Recently, I read a story in the news (The Houston Chronicle frequently features pieces on border violence) about a young kidnapped man in a car trunk texting his family. Suffering and afraid, a victim of senseless and heartless cruelty, he was probably hungry, uncomfortable and praying for his life to be saved. I think he was later identified in a morgue, one of 70 or 80 bodies stored in a refrigerated trailer. 

Down here on I-10, us truckers live with the mountains, the mysterious desert, and the wind. I turn my radio onto Fox, PBS, CNN, MSNBC, and I hear "Libya, Libya, Libya, Syria, Syria, Syria," an endless chant of repititious news, but very little about the Mexican wind, the dust, or our neighbors, the tortured dead. When you consider the enormity of this problem, the lack of interest is perplexing.

We are not doing enough to help. We are not saving ourselves.


The Good Friday Load: The Petro Cashier

Today I stood in line beside a tall thin man and we gossiped together about the cashier working in the Petro. We wondered why he was tending a fuel desk, so strangely official and bankerish. Bald and polite, he is well known for his friendly chuckle, miscounted change, and pump mix ups.
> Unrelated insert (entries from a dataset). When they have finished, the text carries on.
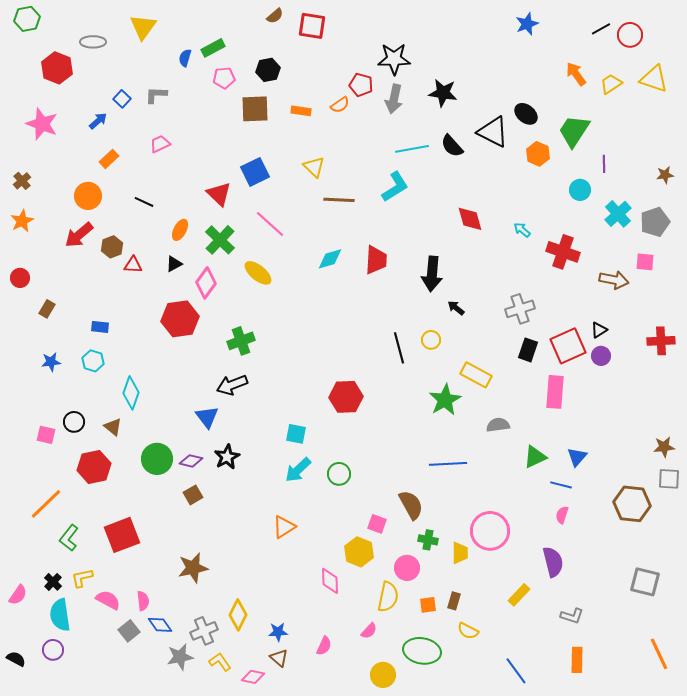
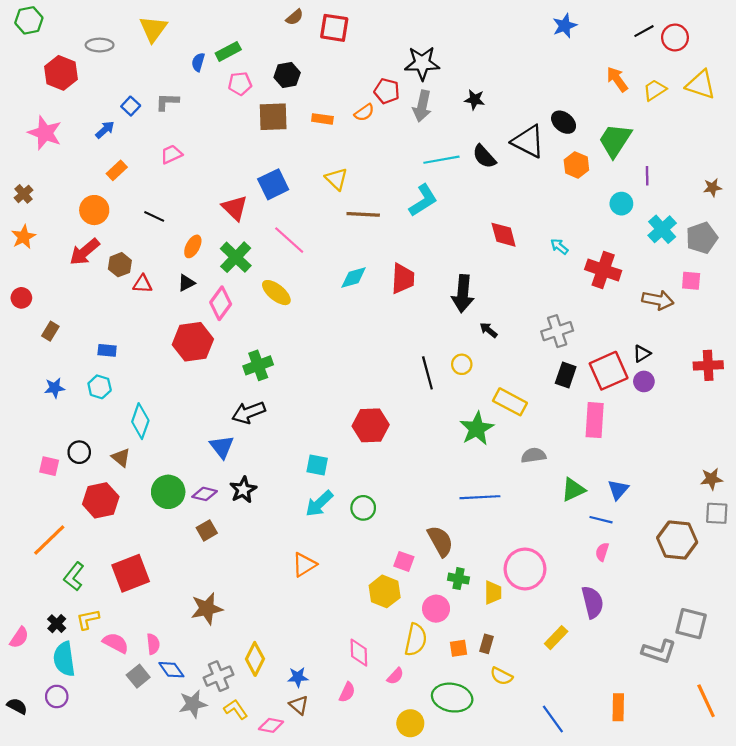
black star: (443, 93) -> (475, 100), size x0.7
pink diamond: (330, 581) -> (359, 653), moved
gray L-shape: (572, 616) -> (659, 651), moved, size x1.4

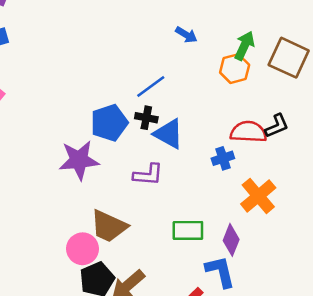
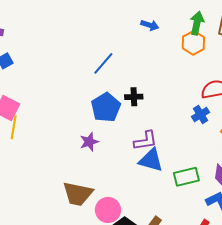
blue line: (151, 87) -> (103, 63), moved
blue triangle: (169, 134) -> (151, 160), moved
purple star: (79, 160) -> (89, 142), size x0.6
brown trapezoid: (109, 226) -> (78, 194), moved

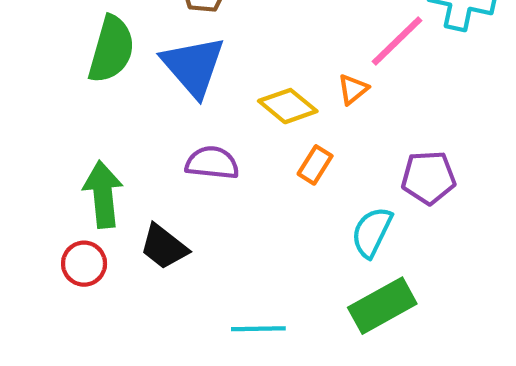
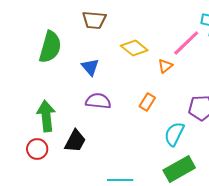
blue triangle: (193, 66) -> (90, 67), moved, size x0.6
yellow diamond: (288, 106) -> (134, 48), moved
black trapezoid: (164, 247) -> (75, 141), turned -100

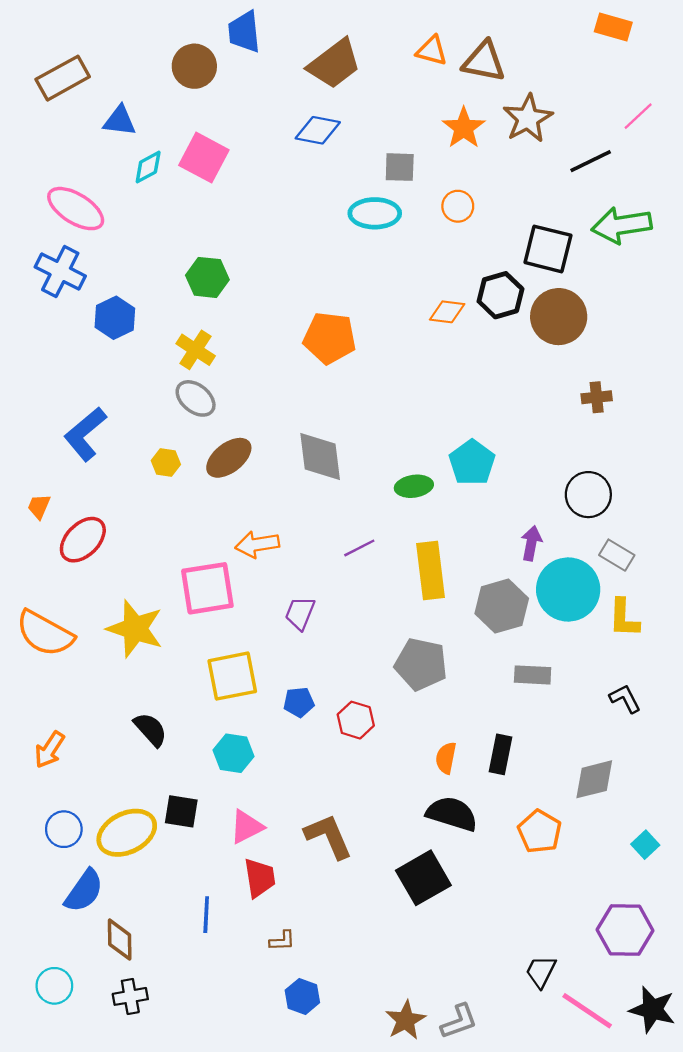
Speculating, we pondered his past while standing in line; we fabricated a story for our banker-like cashier, placing him at a mortgage desk at the now vanquished Washington Mutual. We watched patiently as he fumbled one exchange after another, until finally my turn arrived, and the room was suddenly quiet.

Well known for my sometimes outrageously rude comments, my cashier stood in suspense while I slowly rolled my request off my tongue. You could see the sweat bead up on his brow.

Peaceful and polite, I quietly said, "Pump nine please, just the ticket."

Obviously relieved, he printed up my invoice and handed it over the desk with a broad smile.

 Tomorrow is Good Friday, and I am feeling beautiful about a new spring. I think our banker is going to make it at Petro.